John Howarth

Personal information
- Full name: John Thomas Howarth
- Date of birth: 1899
- Place of birth: Darwen, Lancashire, England
- Height: 5 ft 8+1⁄2 in (1.74 m)
- Position: Full-back

Senior career*
- Years: Team / Apps / (Gls)
- Darwen
- 1921–1923: Manchester United / 4 / (0)

= John Howarth (footballer) =

English footballer

John Thomas Howarth (1899–unknown) was an English footballer who played as a full-back. Born in Darwen, Lancashire, he began his career with his hometown club, Darwen F.C., before moving to Manchester United in May 1921 in a £750 joint transfer that also brought George Haslam to Old Trafford.

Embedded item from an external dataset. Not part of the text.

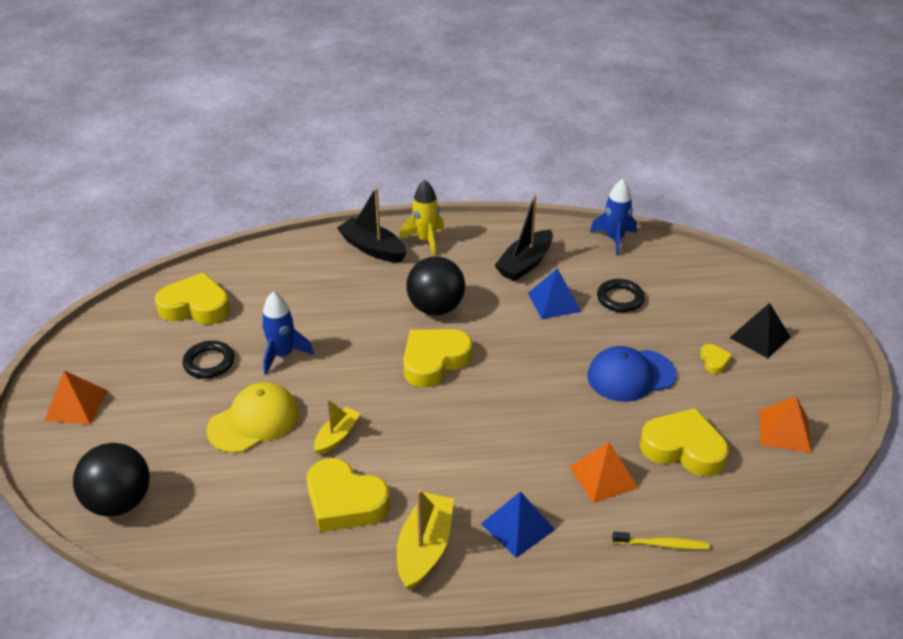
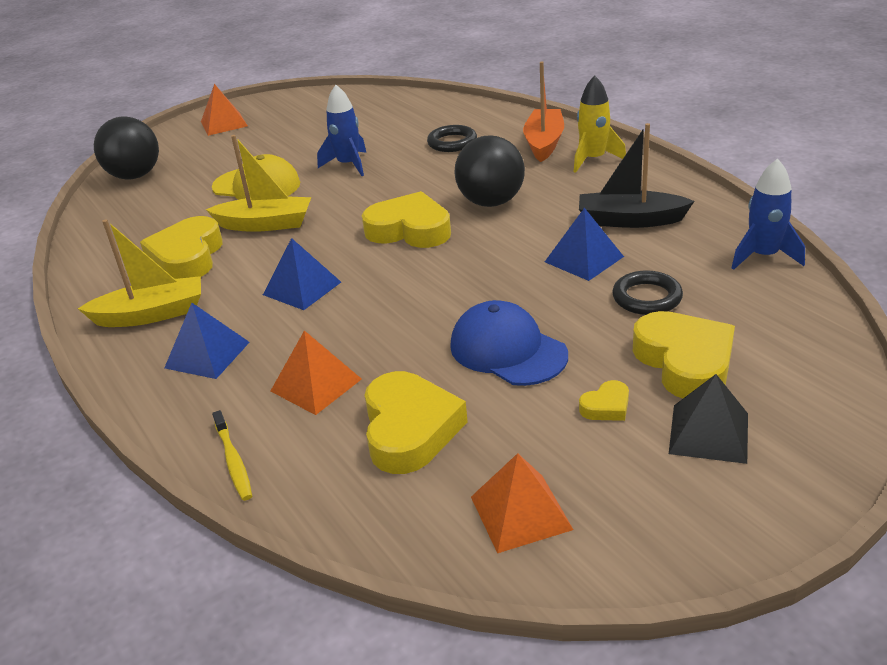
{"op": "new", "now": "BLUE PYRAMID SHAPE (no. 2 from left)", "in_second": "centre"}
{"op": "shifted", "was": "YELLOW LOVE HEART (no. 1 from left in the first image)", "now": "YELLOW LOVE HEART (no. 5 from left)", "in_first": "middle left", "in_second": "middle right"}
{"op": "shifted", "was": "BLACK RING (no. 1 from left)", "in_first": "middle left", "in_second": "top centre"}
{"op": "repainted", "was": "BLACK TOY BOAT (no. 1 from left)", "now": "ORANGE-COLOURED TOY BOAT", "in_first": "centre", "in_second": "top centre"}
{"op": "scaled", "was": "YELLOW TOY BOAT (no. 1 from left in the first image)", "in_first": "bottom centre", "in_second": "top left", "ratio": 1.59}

He made his debut in January 1922 in a 3–0 away defeat to Sheffield United, playing alongside Charlie Radford in the absence of Jack Silcock. Howarth played three more games that season, this time with Silcock in place of Radford, including a 3–2 win in the return fixture against Sheffield United. Manchester United were relegated at the end of the season, but although they used 29 players in the Second Division in 1922–23, Howarth never played for the club again. He was transfer-listed at the end of the season, but was reported to still be without a club by the start of the 1927–28 season.